Les jours passèrent vite à l’Ile Longue et furent pour nous les prisonniers de guerre un lieu de repos et, beaucoup trop tôt, un après-midi, survint un ordre disant que les soldats devait quitter l’île car celle-ci était réservée aux internés civils. Tous ceux qui étaient malades ou en convalescence pouvaient rester, les autres devaient être prêts à partir le lendemain matin. Nous dûmes rendre nos ustensiles de cuisine, nos cuillères, nos gobelets et nos couvertures puis, allégés de nos bagages mais avec le cœur lourd, nous prîmes congé de nos hôtes, les internés civils, en leur souhaitant, les uns après les autres, une bonne continuation et un prochain retour au pays, ce qui ne serait malheureusement pas le cas, ni l’un ni l’autre. C’était un matin de grand vent et les vagues étaient hautes. Deux remorqueurs et un vapeur étaient prêts à faire la traversée vers la terre, l’embarquement fut rapide, la chaîne de l’ancre se mit à grincer et nous partions à nouveau vers une destination inconnue. Les internés civils qui restaient sur l’île nous avaient accompagnés à la grève et tandis que la sirène du remorqueur donnait le signal de départ et que l’hélice commençait à tourner, les adieux n’en finirent plus : c’était des Allemands qui étaient arrachés à d’autres Allemands.

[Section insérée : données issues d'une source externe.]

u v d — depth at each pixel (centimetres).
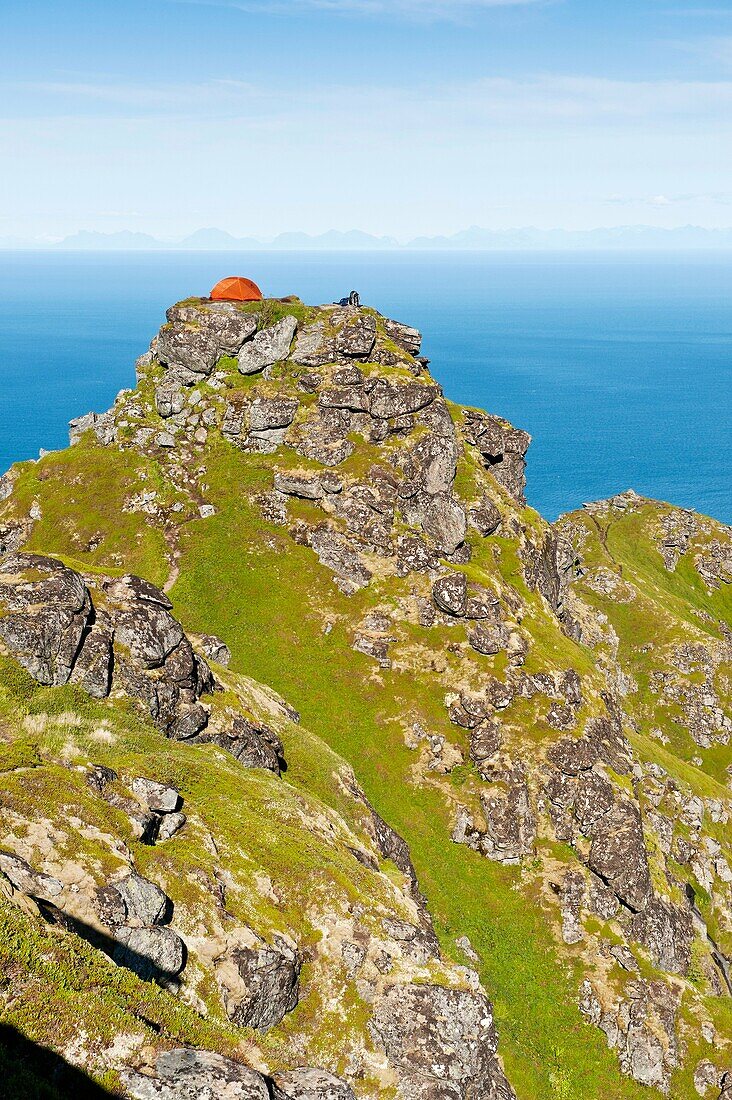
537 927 7256
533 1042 6569
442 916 7175
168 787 4347
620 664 19150
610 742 8950
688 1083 6500
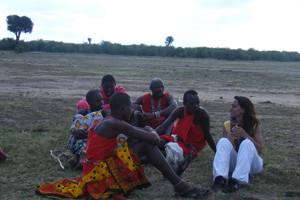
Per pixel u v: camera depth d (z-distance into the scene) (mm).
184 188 3633
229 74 22297
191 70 25422
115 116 3602
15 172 4312
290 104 10570
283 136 6398
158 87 5602
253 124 4270
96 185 3473
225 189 3766
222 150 3994
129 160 3482
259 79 19250
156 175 4348
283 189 3941
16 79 15883
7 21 75500
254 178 4254
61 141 5812
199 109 4902
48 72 20078
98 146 3459
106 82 5559
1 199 3479
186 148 4922
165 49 57219
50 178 4168
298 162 4895
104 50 59375
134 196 3660
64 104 9625
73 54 53375
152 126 5664
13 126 6852
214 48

Tout comme lors de notre traversée 6 semaines plus tôt, nous étions entassés sur le remorqueur, j’avais pu trouver à temps une place au sec et me collait contre l’avant (la quille ?) du bateau. Nous étions bientôt au large, loin de nos internés civils là-bas sur l’île, et mes pensées se tournaient assidûment vers le futur. Il était évident que nous ne serions plus jamais aussi bien traités que sur cette île. Entre temps nous avions atteint le large et les grosses vagues qui éclataient contre la quille nous recouvraient d’eau de mer. Le remorqueur ne pouvait avancer que tout doucement et cette fois-ci nous eûmes tous le mal de mer. Les vagues hautes comme des maisons soulevaient le remorqueur et des creux de la même importance s’ouvraient. Nous étions comme une coquille de noix dans la houle de la mer. La traversée dans la tempête dura 2 heures jusqu’à notre arrivée à l’abri du port où on nous débarqua au même endroit où 6 semaines plus tôt on nous avait embarqués. Regroupés en colonnes on se rendit à la gare du port où un train nous attendait, cette fois c’était même un train avec des wagons de passagers. Un jeune homme de 19 ans de l’infanterie de marine à qui je demandais pourquoi nous montions dans des wagons de passagers m’expliqua que les wagons de transport étaient tous en ce moment sur le front pour transporter la troupe ou pour une autre utilisation. Après avoir quitté la gare de Brest nous traversâmes la Bretagne et gagnâmes ensuite Rennes (1 heure du matin).